Find the line that contains "rozkochały w sobie kobiety na całym świecie."; then retype it and each line after it, exactly, through the final line of the data below.

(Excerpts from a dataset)
══════
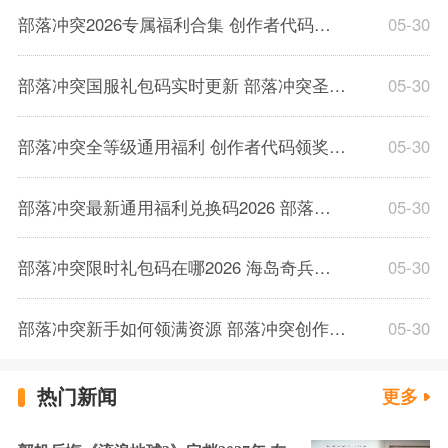
部落冲突2026专属福利合集 创作者代码礼包福利领取大全
05-30
部落冲突国服礼包码实时更新 部落冲突圣水快速兑换技巧
05-30
部落冲突全等级通用福利 创作者代码领奖完整流程
05-30
部落冲突最新通用福利兑换码2026 部落冲突礼包码奖励领取
05-30
部落冲突限时礼包码在哪2026 海岛奇兵钻石道具获取攻略
05-30
部落冲突新手如何领满资源 部落冲突创作者代码填写教程
05-30
热门新闻
更多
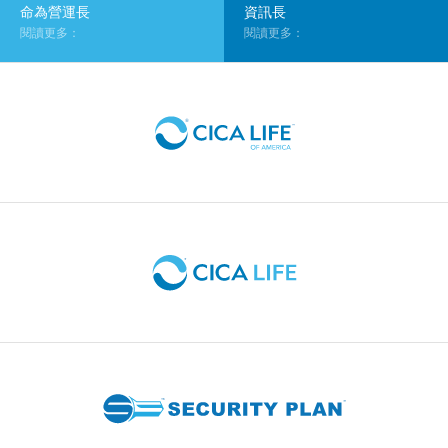
命為營運長
資訊長
閱讀更多：
閱讀更多：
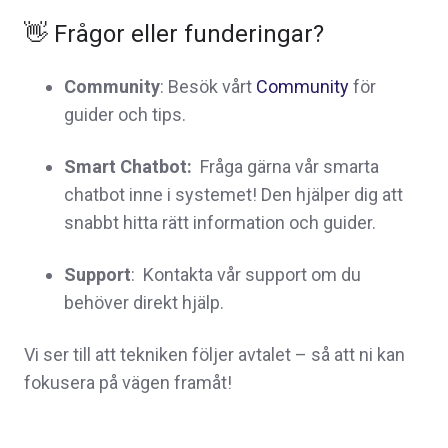
👋 Frågor eller funderingar?
Community
:
Besök vårt
Community
för
guider och tips.
Smart Chatbot:
Fråga gärna vår smarta
chatbot inne i systemet! Den hjälper dig att
snabbt hitta rätt information och guider.
Support
:
Kontakta vår support om du
behöver direkt hjälp.
Vi ser till att tekniken följer avtalet – så att ni kan
fokusera på vägen framåt!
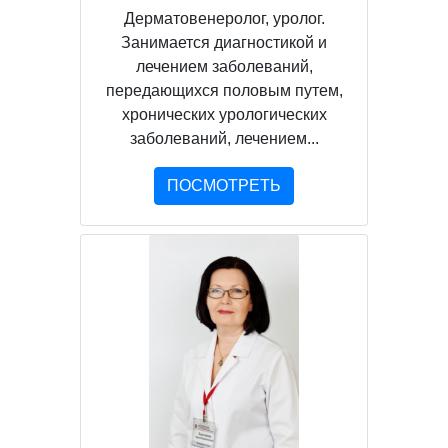
Дерматовенеролог, уролог.
Занимается диагностикой и
лечением заболеваний,
передающихся половым путем,
хронических урологических
заболеваний, лечением...
ПОСМОТРЕТЬ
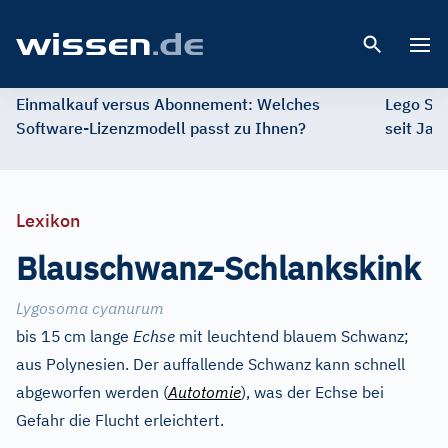
Open 
Einmalkauf versus Abonnement: Welches
Lego St
Software-Lizenzmodell passt zu Ihnen?
seit Jah
Lexikon
Blauschwanz-Schlankskink
Lygosoma cyanurum
bis 15
cm lange
Echse
mit leuchtend blauem Schwanz;
aus Polynesien. Der auffallende Schwanz kann schnell
abgeworfen werden (
Autotomie
), was der Echse bei
Gefahr die Flucht erleichtert.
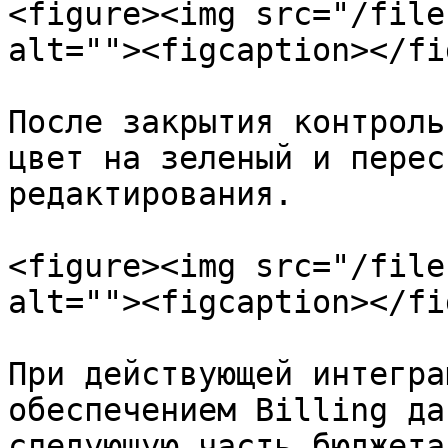
<figure><img src="/file
alt=""><figcaption></fi
После закрытия контроль
цвет на зеленый и перес
редактирования.

<figure><img src="/file
alt=""><figcaption></fi
При действующей интегра
обеспечением Billing да
следующую часть бюджета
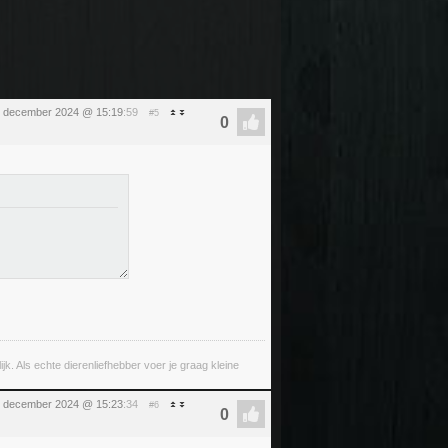
 december 2024 @ 15:19
:59
#5
lijk. Als echte dierenliefhebber voer je graag kleine
 december 2024 @ 15:23
:34
#6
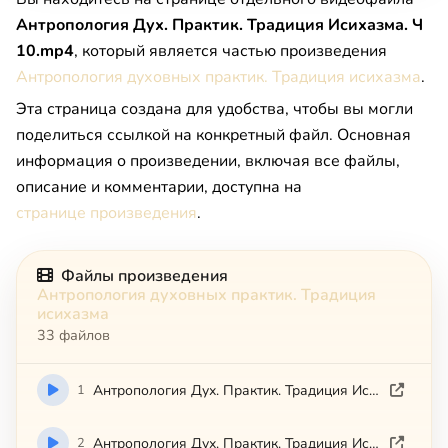
Антропология Дух. Практик. Традиция Исихазма. Ч
10.mp4
, который является частью произведения
Антропология духовных практик. Традиция исихазма
.
Эта страница создана для удобства, чтобы вы могли
поделиться ссылкой на конкретный файл. Основная
информация о произведении, включая все файлы,
описание и комментарии, доступна на
странице произведения
.
Файлы произведения
Антропология духовных практик. Традиция
исихазма
33 файлов
1
Антропология Дух. Практик. Традиция Исихазма. Ч 01.mp4
2
Антропология Дух. Практик. Традиция Исихазма. Ч 02.mp4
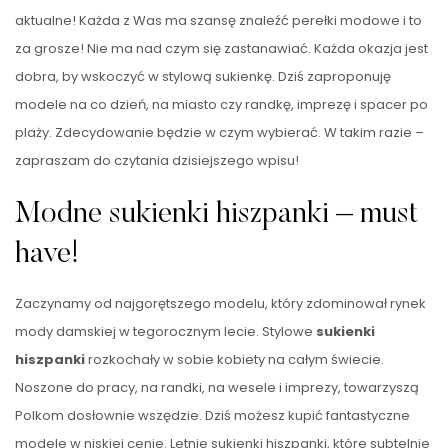
aktualne! Każda z Was ma szansę znaleźć perełki modowe i to
za grosze! Nie ma nad czym się zastanawiać. Każda okazja jest
dobra, by wskoczyć w stylową sukienkę. Dziś zaproponuję
modele na co dzień, na miasto czy randkę, imprezę i spacer po
plaży. Zdecydowanie będzie w czym wybierać. W takim razie –
zapraszam do czytania dzisiejszego wpisu!
Modne sukienki hiszpanki – must
have!
Zaczynamy od najgorętszego modelu, który zdominował rynek
mody damskiej w tegorocznym lecie. Stylowe
sukienki
hiszpanki
rozkochały w sobie kobiety na całym świecie.
Noszone do pracy, na randki, na wesele i imprezy, towarzyszą
Polkom dosłownie wszędzie. Dziś możesz kupić fantastyczne
modele w niskiej cenie. Letnie sukienki hiszpanki, które subtelnie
══════
— Output below —
rozkochały w sobie kobiety na całym świecie.
Noszone do pracy, na randki, na wesele i imprezy, towarzyszą
Polkom dosłownie wszędzie. Dziś możesz kupić fantastyczne
modele w niskiej cenie. Letnie sukienki hiszpanki, które subtelnie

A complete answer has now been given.